Abstract:Foundation models have rapidly permeated society, catalyzing a wave of generative AI applications spanning enterprise and consumer-facing contexts. While the societal impact of foundation models is growing, transparency is on the decline, mirroring the opacity that has plagued past digital technologies (e.g. social media). Reversing this trend is essential: transparency is a vital precondition for public accountability, scientific innovation, and effective governance. To assess the transparency of the foundation model ecosystem and help improve transparency over time, we introduce the Foundation Model Transparency Index. The Foundation Model Transparency Index specifies 100 fine-grained indicators that comprehensively codify transparency for foundation models, spanning the upstream resources used to build a foundation model (e.g data, labor, compute), details about the model itself (e.g. size, capabilities, risks), and the downstream use (e.g. distribution channels, usage policies, affected geographies). We score 10 major foundation model developers (e.g.
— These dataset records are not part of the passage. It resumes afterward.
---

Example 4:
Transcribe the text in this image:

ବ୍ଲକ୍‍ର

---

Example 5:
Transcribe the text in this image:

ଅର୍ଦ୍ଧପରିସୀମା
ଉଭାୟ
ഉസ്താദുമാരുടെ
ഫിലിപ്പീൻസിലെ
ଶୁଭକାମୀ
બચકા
OpenAI, Google, Meta) against the 100 indicators to assess their transparency. To facilitate and standardize assessment, we score developers in relation to their practices for their flagship foundation model (e.g. GPT-4 for OpenAI, PaLM 2 for Google, Llama 2 for Meta). We present 10 top-level findings about the foundation model ecosystem: for example, no developer currently discloses significant information about the downstream impact of its flagship model, such as the number of users, affected market sectors, or how users can seek redress for harm. Overall, the Foundation Model Transparency Index establishes the level of transparency today to drive progress on foundation model governance via industry standards and regulatory intervention.